SUPPLIED PASSAGE section start

Wednesday, November 2, 2011

That Time of Year




In independent retail businesses, 
particularly the small business owned and operated by one person,
the Christmas season is the
 "make it, or break it" 
time of the year.

We work tremendously hard for 10 months, 
and then in the 2 months prior to Christmas, 
we can do the same amount of sales we did in the previous 10.

Knowing this to be true,
these two months become very significant to our well being.

Did I say, "very significant"?
Okay, truthfully, these two months are way too important.
They can be stressful and frustrating and difficult and back breaking.
They can make you lose sleep and work in your shop till midnight, only to drive 20 miles home in a blowing, blinding snow storm, sleep a few hours and go out and scrape the 7" of snow off your car, drive back to work, and do it all over again.

SUPPLIED PASSAGE section end
INFORMATION PROVIDED section start

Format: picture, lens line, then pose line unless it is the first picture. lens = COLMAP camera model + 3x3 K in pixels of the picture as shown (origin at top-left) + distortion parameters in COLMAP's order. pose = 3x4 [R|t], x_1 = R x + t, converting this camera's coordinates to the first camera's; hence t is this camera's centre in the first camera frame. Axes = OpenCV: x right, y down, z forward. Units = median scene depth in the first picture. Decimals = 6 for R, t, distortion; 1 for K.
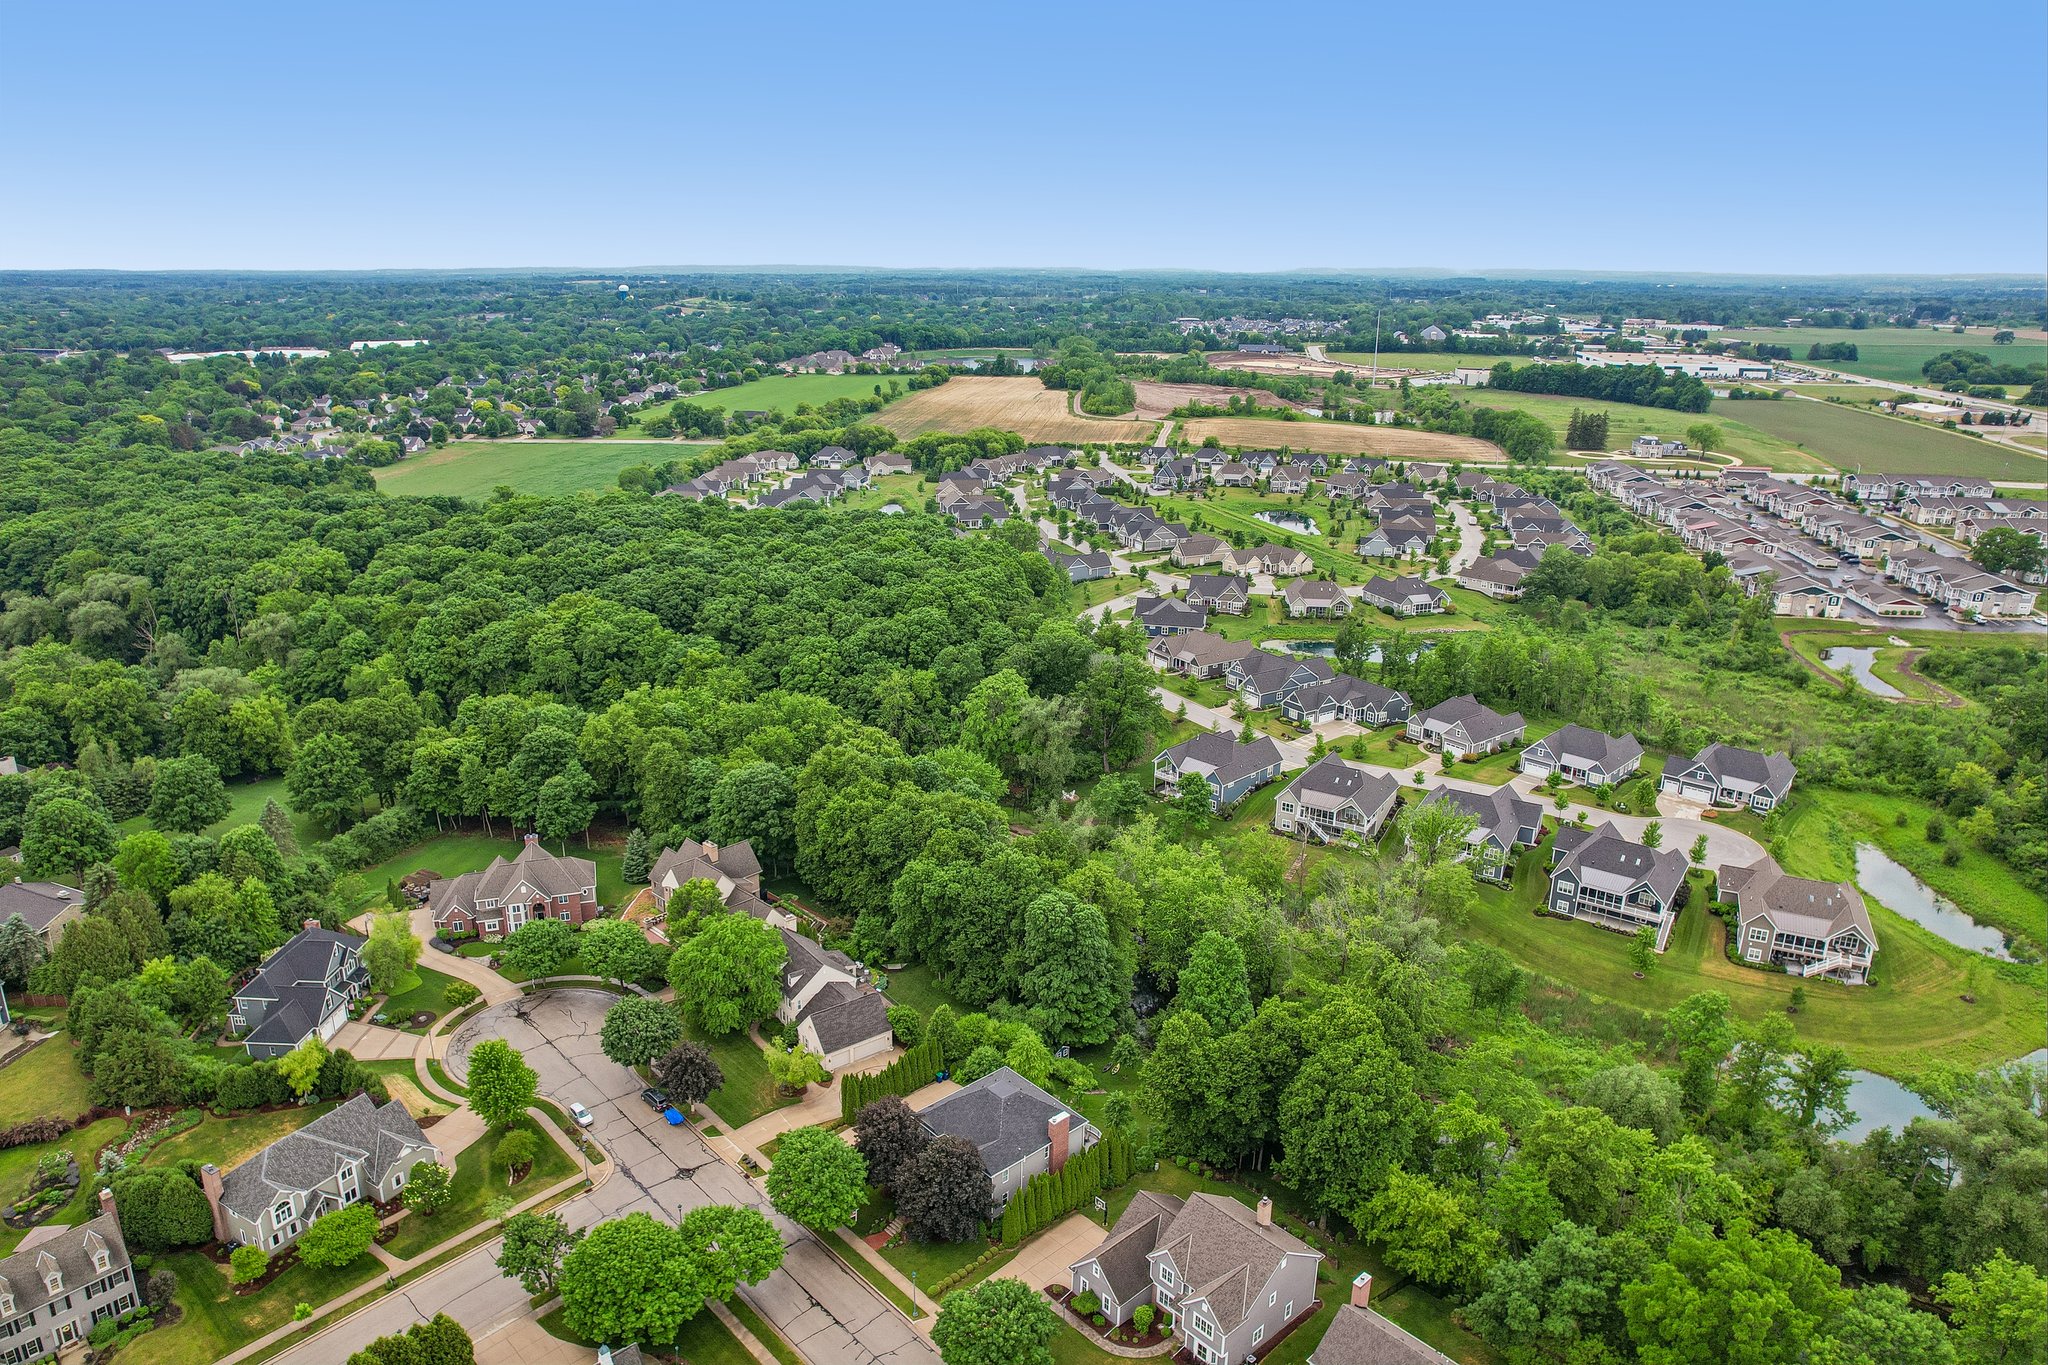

INFORMATION PROVIDED section end

Summarize the blog post on the Christmas season in small retail in two sentences.

For independent retail businesses, especially those owned and run by one person, the Christmas season is the "make it, or break it" time, because the two months before Christmas can bring as much in sales as the previous ten. Those two months are therefore far too important and can be stressful, frustrating, difficult, and back breaking, costing sleep and keeping the owner in the shop until midnight before a snowy drive home and a return to do it all again.